Mutual information (MI) for SAM and dynamic ITD across the population (n = 66). MI values were, on average, significantly larger for SAM than for dynamic ITD (Wilcoxon signed-rank test: P < 0.001). Symbols are as defined in Figs. 6–8.

Fig. 11.

Dynamic ITD firing rates measured for 2 different neurons: BF = 3,250 Hz (A) and BF = 842 Hz (B). Error bars are SE. The neuron in B is the same as the neuron in Fig. 4. For many neurons, average firing rates at high modulation frequencies tended toward their average firing rate for uncorrelated noise (gray dot-dashed line). In A, the noise with the time-varying delay, typically presented to the ipsilateral channel, was presented diotically. A diotic presentation of the time-varying delayed signal could not explain the increase in firing rate (open circles).

Fig. 12.

For each neuron (n = 31), its firing rate for the 2- and 256-Hz dynamic ITD stimuli was normalized by its firing rate for the static ITD and for the binaurally uncorrelated noise (see results). If the normalized firing rate was 0, the firing rate was equal to the rate for the static ITD (black dashed line in the histogram). If the normalized firing rate was 1, the firing rate was equal to the rate for binaurally uncorrelated noise (gray dot-dashed line).

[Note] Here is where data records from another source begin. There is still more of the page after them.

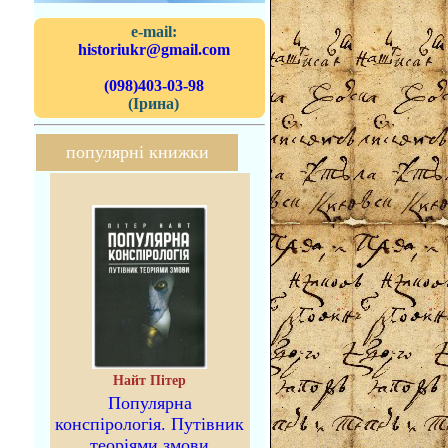
e-mail:
historiukr@gmail.com
(098)403-03-98
(Ірина)
популярні книжки
Найт Пітер
Популярна
конспірологія. Путівник
теоріями змови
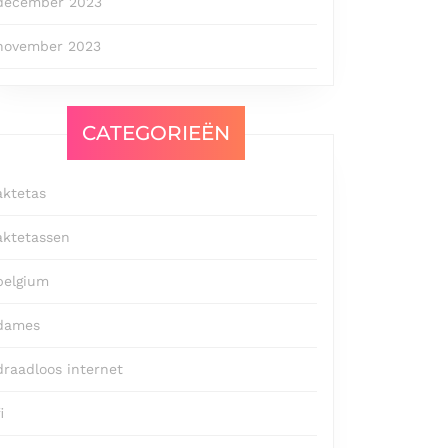
december 2023
november 2023
CATEGORIEËN
aktetas
aktetassen
belgium
dames
draadloos internet
i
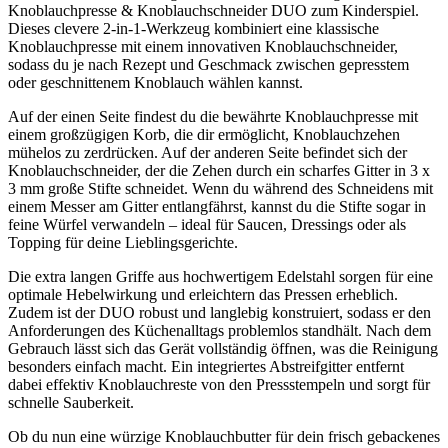
Knoblauchpresse & Knoblauchschneider DUO zum Kinderspiel.
Dieses clevere 2-in-1-Werkzeug kombiniert eine klassische
Knoblauchpresse mit einem innovativen Knoblauchschneider,
sodass du je nach Rezept und Geschmack zwischen gepresstem
oder geschnittenem Knoblauch wählen kannst.
Auf der einen Seite findest du die bewährte Knoblauchpresse mit
einem großzügigen Korb, die dir ermöglicht, Knoblauchzehen
mühelos zu zerdrücken. Auf der anderen Seite befindet sich der
Knoblauchschneider, der die Zehen durch ein scharfes Gitter in 3 x
3 mm große Stifte schneidet. Wenn du während des Schneidens mit
einem Messer am Gitter entlangfährst, kannst du die Stifte sogar in
feine Würfel verwandeln – ideal für Saucen, Dressings oder als
Topping für deine Lieblingsgerichte.
Die extra langen Griffe aus hochwertigem Edelstahl sorgen für eine
optimale Hebelwirkung und erleichtern das Pressen erheblich.
Zudem ist der DUO robust und langlebig konstruiert, sodass er den
Anforderungen des Küchenalltags problemlos standhält. Nach dem
Gebrauch lässt sich das Gerät vollständig öffnen, was die Reinigung
besonders einfach macht. Ein integriertes Abstreifgitter entfernt
dabei effektiv Knoblauchreste von den Pressstempeln und sorgt für
schnelle Sauberkeit.
Ob du nun eine würzige Knoblauchbutter für dein frisch gebackenes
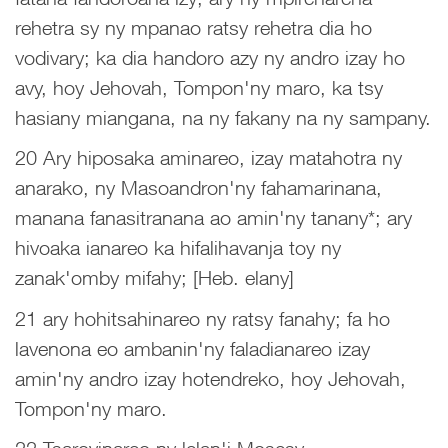
rehetra sy ny mpanao ratsy rehetra dia ho
vodivary; ka dia handoro azy ny andro izay ho
avy, hoy Jehovah, Tompon'ny maro, ka tsy
hasiany miangana, na ny fakany na ny sampany.
20 Ary hiposaka aminareo, izay matahotra ny
anarako, ny Masoandron'ny fahamarinana,
manana fanasitranana ao amin'ny tanany*; ary
hivoaka ianareo ka hifalihavanja toy ny
zanak'omby mifahy; [Heb. elany]
21 ary hohitsahinareo ny ratsy fanahy; fa ho
lavenona eo ambanin'ny faladianareo izay
amin'ny andro izay hotendreko, hoy Jehovah,
Tompon'ny maro.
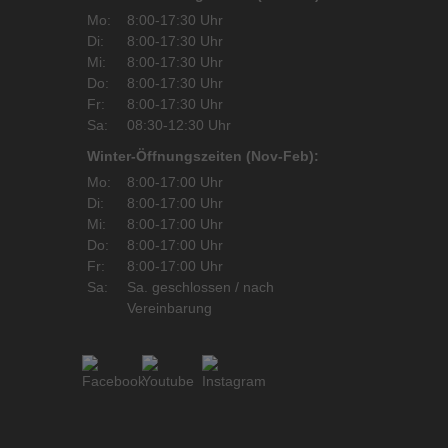
Mo:
8:00-17:30 Uhr
Di:
8:00-17:30 Uhr
Mi:
8:00-17:30 Uhr
Do:
8:00-17:30 Uhr
Fr:
8:00-17:30 Uhr
Sa:
08:30-12:30 Uhr
Winter-Öffnungszeiten (Nov-Feb):
Mo:
8:00-17:00 Uhr
Di:
8:00-17:00 Uhr
Mi:
8:00-17:00 Uhr
Do:
8:00-17:00 Uhr
Fr:
8:00-17:00 Uhr
Sa:
Sa. geschlossen / nach
Vereinbarung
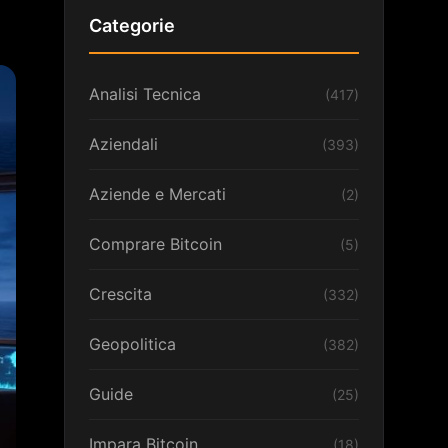
Categorie
Analisi Tecnica
(417)
Aziendali
(393)
Aziende e Mercati
(2)
Comprare Bitcoin
(5)
Crescita
(332)
Geopolitica
(382)
Guide
(25)
Impara Bitcoin
(18)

One neuron had a normalized firing rate of 25 for 2 Hz; this rate is not shown.

Fig. 13.

Median spike counts (A) and phase-projected vector strengths (VS_pp; B) from the 45 500-ms bins for the neuron from Fig. 3. Solid lines indicate the responses for each modulation frequency (black, dynamic ITD; gray, SAM), and dashed lines indicate the responses for the noise positioned at the center of the ITD trajectory (black) and the unmodulated noise at the same ITD as the SAM stimulus (gray). Error bars represent the 75th and 25th percentiles of the distributions. The percentages of correct responses computed by using ROC based on rate and temporal codes are shown in C and D, respectively. Dashed lines mark 71% and 29% threshold boundary.

Fig. 14.

A: population ROC analysis for detecting the dynamic ITD stimulus in a two-alternative forced-choice task with a static ITD noise positioned at the center of the ITD trajectory. Bottom plots show the percent correct for all neurons when a rate (open circles) and temporal code (shaded circles) was used for discrimination (n = 62). Top plots show the percentage of neurons whose percentages for correct detection for each code were outside of the boundary labeled with a gray dashed line in the bottom plot (>71% or <29% for rate, >71% for temporal). B: population ROC analysis for detection of SAM for a two-alternative forced-choice task with an unmodulated noise at the same ITD (n = 62).

Fig. 15.

Simulated effects of cochlear filtering on the dynamic ITD (A) and SAM stimuli (B). Modulation depth is shown as a function of modulation frequency at the output of a simple auditory model incorporating cochlear filtering and interaural cross-correlation (see methods). Different colors show the results for different center frequencies of cochlear filters. There is a clear increase in modulation depth for SAM at high modulation frequencies as BF increases, but the dependence of modulation depth on center frequency is more complex for dynamic ITD. C: 6-dB cutoff frequencies for the modulation depth functions for dynamic ITD (black) and SAM (gray).